Work iteratively. Somtimes performance problems are localized to one or two spots, but more often, inefficiencies are spread out over a lot of queries; they may become noticeable only after several passes, as server conditions fluctuate. Discovering these problem areas takes a lot of patience.

Up and Running

This domain is being served from a slicehost.com VPS account, which I’m sharing with my friend Danny. We spent a few hours installing a typical LAMP environment from Debian packages. It all went smoothly; we’re pretty much set up. Eventually, we’ll get around to putting actual content up on our respective domains, but we expect traffic and load to remain very light. So we spent most of our time dealing with the main resource limit on our “box”: memory.

There’s lots of information available on various optimizing strategies for Apache and MySQL, but it basically boiled down to 2 things for us. In Apache, we lowered the number of start/max/min servers, and loaded only modules we needed. In MySQL, we decreased the sizes of various buffers and queues, and also disabled InnoDB support. The latter alone changed the initial size of MySQL from 20 megs of resident memory to 9 megs!
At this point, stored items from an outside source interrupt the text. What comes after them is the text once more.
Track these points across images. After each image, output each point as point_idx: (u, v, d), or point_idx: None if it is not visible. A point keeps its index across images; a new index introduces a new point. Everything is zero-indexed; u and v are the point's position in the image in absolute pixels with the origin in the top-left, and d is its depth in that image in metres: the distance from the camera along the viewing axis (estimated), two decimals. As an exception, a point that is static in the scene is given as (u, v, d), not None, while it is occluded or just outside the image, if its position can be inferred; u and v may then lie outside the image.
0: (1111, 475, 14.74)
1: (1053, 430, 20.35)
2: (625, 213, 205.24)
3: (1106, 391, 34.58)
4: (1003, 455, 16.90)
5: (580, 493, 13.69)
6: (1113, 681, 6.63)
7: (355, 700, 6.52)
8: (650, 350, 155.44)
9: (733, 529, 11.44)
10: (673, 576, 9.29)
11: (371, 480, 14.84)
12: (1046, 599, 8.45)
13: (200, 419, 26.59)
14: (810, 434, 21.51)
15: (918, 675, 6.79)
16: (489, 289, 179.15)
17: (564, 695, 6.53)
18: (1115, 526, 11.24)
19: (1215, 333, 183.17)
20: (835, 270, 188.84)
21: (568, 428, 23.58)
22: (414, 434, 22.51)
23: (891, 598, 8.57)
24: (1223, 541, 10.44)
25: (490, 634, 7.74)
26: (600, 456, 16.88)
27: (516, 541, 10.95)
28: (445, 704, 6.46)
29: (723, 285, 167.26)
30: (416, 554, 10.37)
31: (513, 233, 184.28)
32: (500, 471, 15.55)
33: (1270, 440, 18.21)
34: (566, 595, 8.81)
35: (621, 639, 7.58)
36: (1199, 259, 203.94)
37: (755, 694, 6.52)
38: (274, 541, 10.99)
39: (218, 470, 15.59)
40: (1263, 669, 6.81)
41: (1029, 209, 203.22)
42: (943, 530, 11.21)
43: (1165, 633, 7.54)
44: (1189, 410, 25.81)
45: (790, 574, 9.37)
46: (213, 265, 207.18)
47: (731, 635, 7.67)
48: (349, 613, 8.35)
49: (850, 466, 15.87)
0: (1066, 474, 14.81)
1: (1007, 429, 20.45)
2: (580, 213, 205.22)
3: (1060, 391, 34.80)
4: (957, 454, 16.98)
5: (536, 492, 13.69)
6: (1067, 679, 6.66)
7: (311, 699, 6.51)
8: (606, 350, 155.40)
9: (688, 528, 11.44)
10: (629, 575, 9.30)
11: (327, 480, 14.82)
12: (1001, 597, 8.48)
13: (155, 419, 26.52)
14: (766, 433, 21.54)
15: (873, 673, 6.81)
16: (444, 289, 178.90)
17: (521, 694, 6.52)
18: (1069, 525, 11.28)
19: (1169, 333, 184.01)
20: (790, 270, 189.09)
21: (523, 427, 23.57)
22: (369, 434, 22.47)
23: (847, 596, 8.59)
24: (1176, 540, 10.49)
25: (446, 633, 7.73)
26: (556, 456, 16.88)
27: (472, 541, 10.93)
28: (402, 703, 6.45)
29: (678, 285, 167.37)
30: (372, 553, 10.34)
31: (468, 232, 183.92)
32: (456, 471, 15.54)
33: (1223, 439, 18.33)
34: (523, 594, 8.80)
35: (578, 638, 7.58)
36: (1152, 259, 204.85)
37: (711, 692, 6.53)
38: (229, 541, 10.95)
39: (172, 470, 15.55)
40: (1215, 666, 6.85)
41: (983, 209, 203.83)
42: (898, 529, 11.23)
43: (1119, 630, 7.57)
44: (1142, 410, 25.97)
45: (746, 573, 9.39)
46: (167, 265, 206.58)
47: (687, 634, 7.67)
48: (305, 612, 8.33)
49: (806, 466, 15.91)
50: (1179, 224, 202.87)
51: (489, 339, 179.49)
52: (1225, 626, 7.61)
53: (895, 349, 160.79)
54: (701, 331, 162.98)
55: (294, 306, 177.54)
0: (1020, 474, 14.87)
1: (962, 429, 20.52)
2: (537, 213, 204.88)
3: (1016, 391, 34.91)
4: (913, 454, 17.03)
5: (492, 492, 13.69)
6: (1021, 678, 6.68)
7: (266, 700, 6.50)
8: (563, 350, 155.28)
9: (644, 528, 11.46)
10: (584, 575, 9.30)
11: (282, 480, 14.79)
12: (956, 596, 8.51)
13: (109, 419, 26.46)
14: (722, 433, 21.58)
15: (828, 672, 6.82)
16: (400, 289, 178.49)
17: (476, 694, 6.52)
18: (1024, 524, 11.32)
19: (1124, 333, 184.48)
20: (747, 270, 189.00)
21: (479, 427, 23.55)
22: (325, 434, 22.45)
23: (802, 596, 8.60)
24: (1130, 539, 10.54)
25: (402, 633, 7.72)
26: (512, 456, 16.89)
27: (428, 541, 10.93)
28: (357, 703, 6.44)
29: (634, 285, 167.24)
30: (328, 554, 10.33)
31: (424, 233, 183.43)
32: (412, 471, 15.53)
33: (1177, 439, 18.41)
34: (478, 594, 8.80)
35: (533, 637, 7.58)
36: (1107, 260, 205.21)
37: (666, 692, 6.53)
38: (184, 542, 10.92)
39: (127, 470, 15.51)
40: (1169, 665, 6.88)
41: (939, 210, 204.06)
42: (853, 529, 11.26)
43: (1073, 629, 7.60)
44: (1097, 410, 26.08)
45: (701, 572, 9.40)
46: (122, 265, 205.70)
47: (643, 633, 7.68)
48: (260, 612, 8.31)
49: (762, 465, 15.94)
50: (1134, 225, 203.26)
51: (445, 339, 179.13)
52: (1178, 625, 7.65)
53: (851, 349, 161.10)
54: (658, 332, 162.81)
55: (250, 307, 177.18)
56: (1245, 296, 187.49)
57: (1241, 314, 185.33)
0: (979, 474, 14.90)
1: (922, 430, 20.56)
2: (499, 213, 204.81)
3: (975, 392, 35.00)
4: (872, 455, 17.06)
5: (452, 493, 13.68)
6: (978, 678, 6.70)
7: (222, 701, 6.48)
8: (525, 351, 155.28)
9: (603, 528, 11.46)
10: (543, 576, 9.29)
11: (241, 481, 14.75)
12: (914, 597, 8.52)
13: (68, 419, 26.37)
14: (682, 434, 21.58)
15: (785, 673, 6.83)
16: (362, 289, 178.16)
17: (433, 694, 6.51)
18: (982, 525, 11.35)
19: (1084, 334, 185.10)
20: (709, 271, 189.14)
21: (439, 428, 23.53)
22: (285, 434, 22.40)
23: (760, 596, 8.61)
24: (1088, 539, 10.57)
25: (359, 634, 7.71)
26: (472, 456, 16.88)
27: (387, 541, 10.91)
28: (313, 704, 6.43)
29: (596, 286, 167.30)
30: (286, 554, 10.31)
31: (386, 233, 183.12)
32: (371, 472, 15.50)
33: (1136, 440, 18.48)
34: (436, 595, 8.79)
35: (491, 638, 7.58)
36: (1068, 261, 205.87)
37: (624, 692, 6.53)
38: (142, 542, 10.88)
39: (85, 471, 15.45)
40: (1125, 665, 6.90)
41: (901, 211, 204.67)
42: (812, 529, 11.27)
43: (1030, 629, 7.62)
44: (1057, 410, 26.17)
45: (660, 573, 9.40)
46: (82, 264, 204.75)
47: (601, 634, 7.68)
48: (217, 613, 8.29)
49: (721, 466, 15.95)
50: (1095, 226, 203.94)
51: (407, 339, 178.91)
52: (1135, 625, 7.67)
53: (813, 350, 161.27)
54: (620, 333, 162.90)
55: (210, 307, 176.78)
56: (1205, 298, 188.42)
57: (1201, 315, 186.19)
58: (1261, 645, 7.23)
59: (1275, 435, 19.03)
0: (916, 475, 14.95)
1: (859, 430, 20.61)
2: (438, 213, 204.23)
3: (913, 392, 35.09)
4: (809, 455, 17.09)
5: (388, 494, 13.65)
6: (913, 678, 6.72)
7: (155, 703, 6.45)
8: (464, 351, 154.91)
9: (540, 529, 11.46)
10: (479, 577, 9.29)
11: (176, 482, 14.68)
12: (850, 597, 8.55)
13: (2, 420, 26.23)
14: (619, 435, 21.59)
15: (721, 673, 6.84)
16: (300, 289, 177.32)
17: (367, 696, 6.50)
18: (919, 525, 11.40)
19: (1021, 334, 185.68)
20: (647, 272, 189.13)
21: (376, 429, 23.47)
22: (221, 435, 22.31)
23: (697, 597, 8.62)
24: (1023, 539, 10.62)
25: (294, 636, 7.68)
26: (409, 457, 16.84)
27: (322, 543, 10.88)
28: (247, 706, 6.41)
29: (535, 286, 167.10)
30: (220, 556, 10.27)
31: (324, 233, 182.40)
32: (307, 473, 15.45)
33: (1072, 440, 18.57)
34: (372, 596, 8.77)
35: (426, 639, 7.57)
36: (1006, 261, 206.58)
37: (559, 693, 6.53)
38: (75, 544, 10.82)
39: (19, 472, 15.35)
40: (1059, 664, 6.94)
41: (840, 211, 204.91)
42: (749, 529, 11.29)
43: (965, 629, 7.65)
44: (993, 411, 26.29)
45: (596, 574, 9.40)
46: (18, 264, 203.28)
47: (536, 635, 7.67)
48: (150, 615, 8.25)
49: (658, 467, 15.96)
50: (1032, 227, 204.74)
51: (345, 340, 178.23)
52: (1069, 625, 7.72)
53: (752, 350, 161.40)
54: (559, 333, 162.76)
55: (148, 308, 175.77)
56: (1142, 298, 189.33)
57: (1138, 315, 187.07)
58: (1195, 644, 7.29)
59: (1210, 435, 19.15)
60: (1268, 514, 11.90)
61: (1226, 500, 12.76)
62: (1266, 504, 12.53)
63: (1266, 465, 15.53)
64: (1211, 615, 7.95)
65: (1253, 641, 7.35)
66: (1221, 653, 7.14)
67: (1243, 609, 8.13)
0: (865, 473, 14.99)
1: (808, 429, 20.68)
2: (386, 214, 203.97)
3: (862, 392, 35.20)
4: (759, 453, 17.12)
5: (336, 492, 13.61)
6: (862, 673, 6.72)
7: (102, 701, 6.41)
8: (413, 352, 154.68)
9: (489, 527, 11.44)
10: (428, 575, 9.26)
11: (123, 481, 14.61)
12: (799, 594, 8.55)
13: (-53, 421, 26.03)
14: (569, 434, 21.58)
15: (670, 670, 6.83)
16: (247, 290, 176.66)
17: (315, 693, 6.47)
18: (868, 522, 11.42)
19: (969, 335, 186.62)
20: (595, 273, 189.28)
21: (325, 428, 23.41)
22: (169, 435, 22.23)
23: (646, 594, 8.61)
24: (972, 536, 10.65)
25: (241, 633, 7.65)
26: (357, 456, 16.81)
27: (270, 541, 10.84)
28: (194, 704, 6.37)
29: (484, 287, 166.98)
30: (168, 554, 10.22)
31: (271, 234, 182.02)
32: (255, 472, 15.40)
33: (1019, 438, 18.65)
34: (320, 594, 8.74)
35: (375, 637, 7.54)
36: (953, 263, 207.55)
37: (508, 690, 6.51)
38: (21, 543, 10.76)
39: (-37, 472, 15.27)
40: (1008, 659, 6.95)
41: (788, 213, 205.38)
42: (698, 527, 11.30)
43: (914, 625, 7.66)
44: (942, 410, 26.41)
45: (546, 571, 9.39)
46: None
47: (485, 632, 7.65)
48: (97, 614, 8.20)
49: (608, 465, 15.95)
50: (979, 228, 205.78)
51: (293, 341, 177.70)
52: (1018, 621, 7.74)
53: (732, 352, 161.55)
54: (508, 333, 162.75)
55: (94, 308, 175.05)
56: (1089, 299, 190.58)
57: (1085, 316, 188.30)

I’m sure we’ll continue to tweak later on, but memory usage seems fairly reasonable right now for what we’re running.

It’s funny to reflect on how far open source software has come in general. I remember talking nine years ago with some corporate guy in New York about a piece of open source he promptly dismissed as “not ready for the enterprise” (that phrase always makes me laugh. Whose enterprise, exactly? Mine?). Back then, it was common to hear disparaging stuff like that all the time.

And now–is there anything that’s NOT enterprise ready?! Maybe the suits are happy, but I’m not sure everyone else has benefitted. As the software has grown in scalability, performance, and features, the requirements have also increased drastically. And that means the bar is higher for even a fairly standard LAMP environment, for example. Default installs of Apache, MySQL and PHP can be real memory hogs.

I’ve been discovering a few interesting alternative projects with lighter feature sets. lighttpd and thttpd are both high-performance, small-foot web servers. And a lot of folks seem to be looking to SQLite if they don’t need the fancier features of a complex RDBMS. Maybe I will experiment with these at some point.